Job item: Exactly as they appear below, repeat the lines from the one with "apparent awkwardness to" through the one with "trary to earlier", and no others.
══════
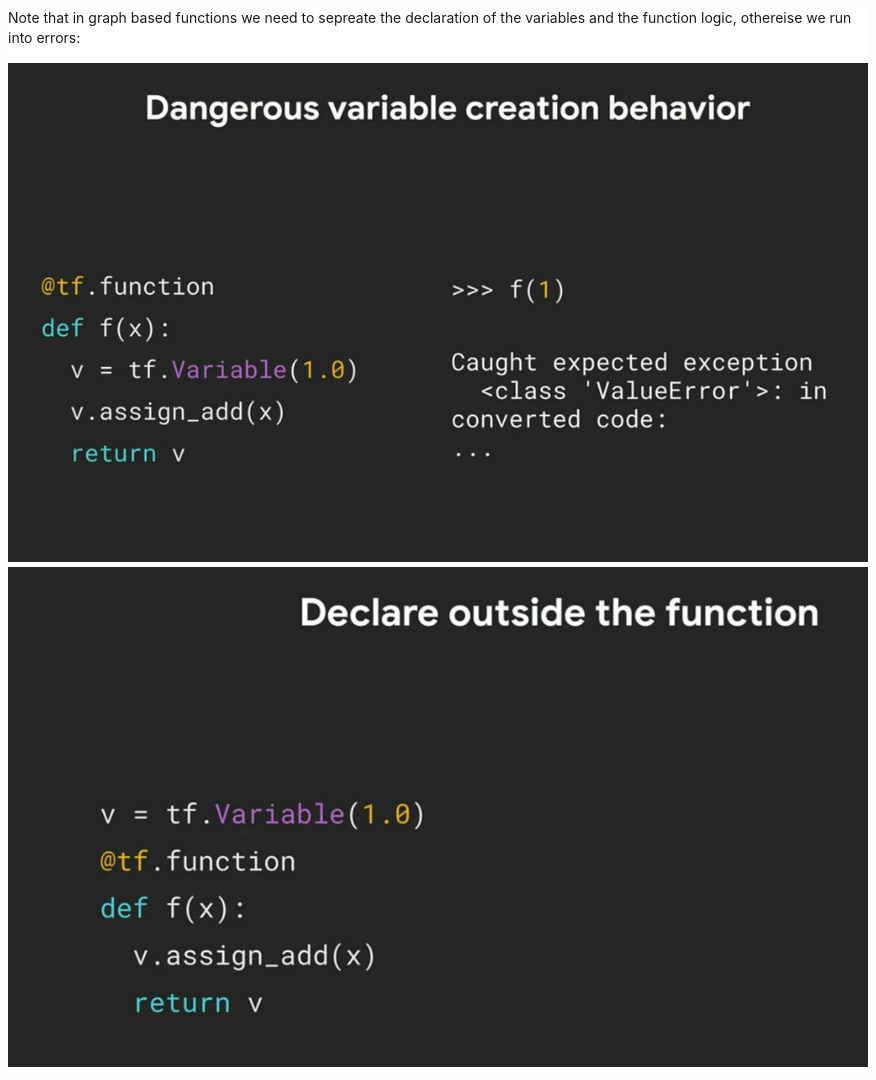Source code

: Note that in graph based functions we need to sepreate the declaration of the variables and the function logic, othereise we run into errors:

<p><img src='screenshots/2021-12-04-12-54-32.png'/> <img src='screenshots/2021-12-04-12-55-15.png'/></p>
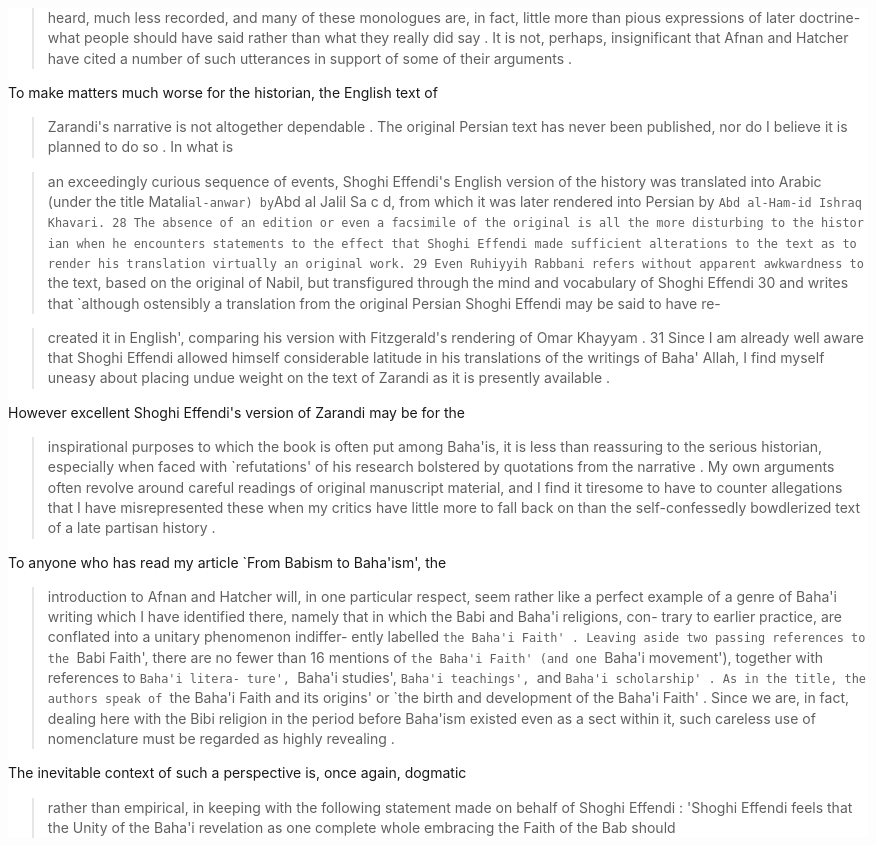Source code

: > heard, much less recorded, and many of these monologues are, in fact, little
> more than pious expressions of later doctrine-what people should have
> said rather than what they really did say . It is not, perhaps, insignificant
> that Afnan and Hatcher have cited a number of such utterances in support
of some of their arguments .

To make matters much worse for the historian, the English text of
> Zarandi's narrative is not altogether dependable . The original Persian text
> has never been published, nor do I believe it is planned to do so . In what is

> an exceedingly curious sequence of events, Shoghi Effendi's English version
> of the history was translated into Arabic (under the title Matali` al-anwar)
> by `Abd al Jalil Sa c d, from which it was later rendered into Persian by
> `Abd al-Ham-id Ishraq Khavari. 28 The absence of an edition or even a
> facsimile of the original is all the more disturbing to the historian when he
> encounters statements to the effect that Shoghi Effendi made sufficient
> alterations to the text as to render his translation virtually an original
> work. 29 Even Ruhiyyih Rabbani refers without apparent awkwardness to
> `the text, based on the original of Nabil, but transfigured through the mind
> and vocabulary of Shoghi Effendi 30 and writes that `although ostensibly a
> translation from the original Persian Shoghi Effendi may be said to have re-

> created it in English', comparing his version with Fitzgerald's rendering of
> Omar Khayyam . 31 Since I am already well aware that Shoghi Effendi
> allowed himself considerable latitude in his translations of the writings of
> Baha' Allah, I find myself uneasy about placing undue weight on the text of
Zarandi as it is presently available .

However excellent Shoghi Effendi's version of Zarandi may be for the
> inspirational purposes to which the book is often put among Baha'is, it is
> less than reassuring to the serious historian, especially when faced with
> `refutations' of his research bolstered by quotations from the narrative . My
> own arguments often revolve around careful readings of original manuscript
> material, and I find it tiresome to have to counter allegations that I have
> misrepresented these when my critics have little more to fall back on than
the self-confessedly bowdlerized text of a late partisan history .

To anyone who has read my article `From Babism to Baha'ism', the
> introduction to Afnan and Hatcher will, in one particular respect, seem
> rather like a perfect example of a genre of Baha'i writing which I have
> identified there, namely that in which the Babi and Baha'i religions, con-
> trary to earlier practice, are conflated into a unitary phenomenon indiffer-
> ently labelled `the Baha'i Faith' . Leaving aside two passing references to
> the `Babi Faith', there are no fewer than 16 mentions of `the Baha'i Faith'
> (and one `Baha'i movement'), together with references to `Baha'i litera-
> ture', `Baha'i studies', `Baha'i teachings', `and `Baha'i scholarship' . As in
> the title, the authors speak of `the Baha'i Faith and its origins' or `the birth
> and development of the Baha'i Faith' . Since we are, in fact, dealing here
> with the Bibi religion in the period before Baha'ism existed even as a sect
> within it, such careless use of nomenclature must be regarded as highly
revealing .

The inevitable context of such a perspective is, once again, dogmatic
> rather than empirical, in keeping with the following statement made on
> behalf of Shoghi Effendi : 'Shoghi Effendi feels that the Unity of the Baha'i
revelation as one complete whole embracing the Faith of the Bab should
══════
Solution for this task:
> work. 29 Even Ruhiyyih Rabbani refers without apparent awkwardness to
> `the text, based on the original of Nabil, but transfigured through the mind
> and vocabulary of Shoghi Effendi 30 and writes that `although ostensibly a
> translation from the original Persian Shoghi Effendi may be said to have re-

> created it in English', comparing his version with Fitzgerald's rendering of
> Omar Khayyam . 31 Since I am already well aware that Shoghi Effendi
> allowed himself considerable latitude in his translations of the writings of
> Baha' Allah, I find myself uneasy about placing undue weight on the text of
Zarandi as it is presently available .

However excellent Shoghi Effendi's version of Zarandi may be for the
> inspirational purposes to which the book is often put among Baha'is, it is
> less than reassuring to the serious historian, especially when faced with
> `refutations' of his research bolstered by quotations from the narrative . My
> own arguments often revolve around careful readings of original manuscript
> material, and I find it tiresome to have to counter allegations that I have
> misrepresented these when my critics have little more to fall back on than
the self-confessedly bowdlerized text of a late partisan history .

To anyone who has read my article `From Babism to Baha'ism', the
> introduction to Afnan and Hatcher will, in one particular respect, seem
> rather like a perfect example of a genre of Baha'i writing which I have
> identified there, namely that in which the Babi and Baha'i religions, con-
> trary to earlier practice, are conflated into a unitary phenomenon indiffer-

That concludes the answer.